Un examen des recherches récentes sur la dispersion des premiers humains modernes d’Afrique en Asie par des chercheurs de l’Institut Max Planck pour la science de l’histoire humaine et de l’Université d’Hawaï à Manoa confirme que la vision traditionnelle d’une seule dispersion des humains anatomiquement modernes hors d’Afrique il y a environ 60 000 ans ne peut plus être considérée comme une histoire complète. L’analyse, publiée dans la revue Science, passe en revue la pléthore de nouvelles découvertes rapportées d’Asie au cours de la dernière décennie, qui ont été rendues possibles par les progrès technologiques et les collaborations interdisciplinaires, et montre que l’Homo sapiens a atteint des parties éloignées du continent asiatique, ainsi que l’Océanie proche, bien plus tôt qu’on ne le pensait auparavant. En outre, les preuves que les humains modernes se sont croisés avec d’autres hominines déjà présents en Asie, tels que les Néanderthaliens et les Denisoviens, compliquent l’histoire de l’évolution de notre espèce.

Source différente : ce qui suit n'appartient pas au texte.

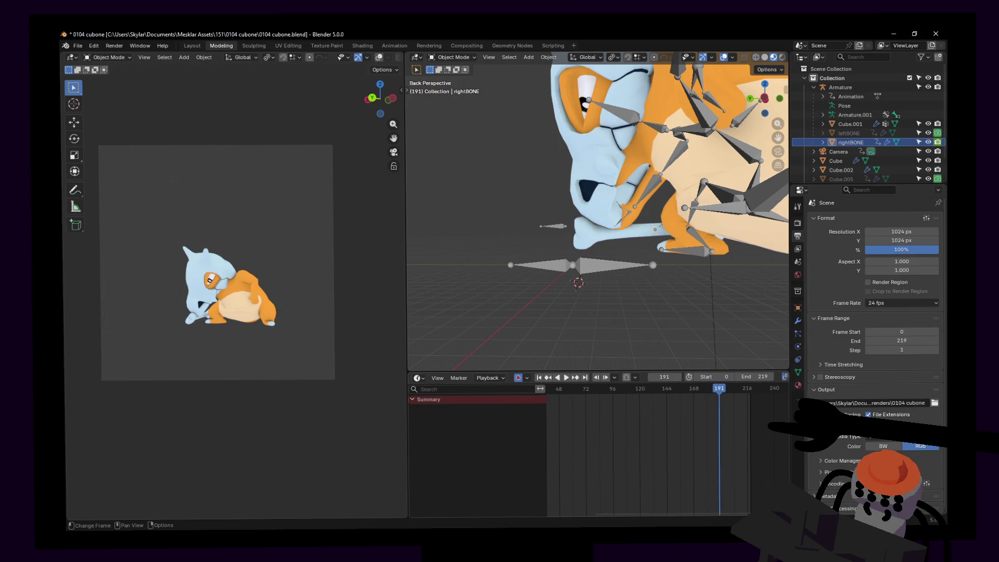
{"action": "key", "text": "Left"}
{"action": "key", "text": "Left"}
{"action": "key", "text": "Left"}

Homo sapiens de 13000 à 9000 ans. Musée d’histoire naturelle du Smithsonian. ( CC BY-SA 2.0 )
Nouveau modèle : Multiples dispersions de l’homme moderne hors d’Afrique, commençant dès 120 000 ans
Les auteurs ont rassemblé les résultats de plusieurs études récentes afin d’affiner le tableau de la dispersion des humains hors d’Afrique et en Asie. Alors que les scientifiques pensaient autrefois que les humains avaient quitté l’Afrique en une seule vague de migration il y a environ 60 000 ans, des études récentes ont identifié des fossiles humains modernes dans de vastes régions d’Asie qui sont potentiellement beaucoup plus anciens. Par exemple, des restes d’H. sapiens ont été trouvés dans de nombreux sites du sud et du centre de la Chine, datés d’il y a 70 000 à 120 000 ans. D’autres découvertes indiquent que l’homme moderne a atteint l’Asie du Sud-Est et l’Australie avant 60 000 ans.
Cependant, d’autres études récentes confirment que toutes les populations non africaines actuelles sont issues d’une seule population ancestrale en Afrique il y a environ 60 000 ans. Cela pourrait indiquer qu’il y a eu des dispersions multiples et plus petites d’êtres humains hors d’Afrique dès 120 000 ans, suivies d’une dispersion majeure il y a 60 000 ans. Si la dispersion récente a contribué à la majeure partie du patrimoine génétique des non-Africains d’aujourd’hui, les dispersions antérieures sont toujours évidentes.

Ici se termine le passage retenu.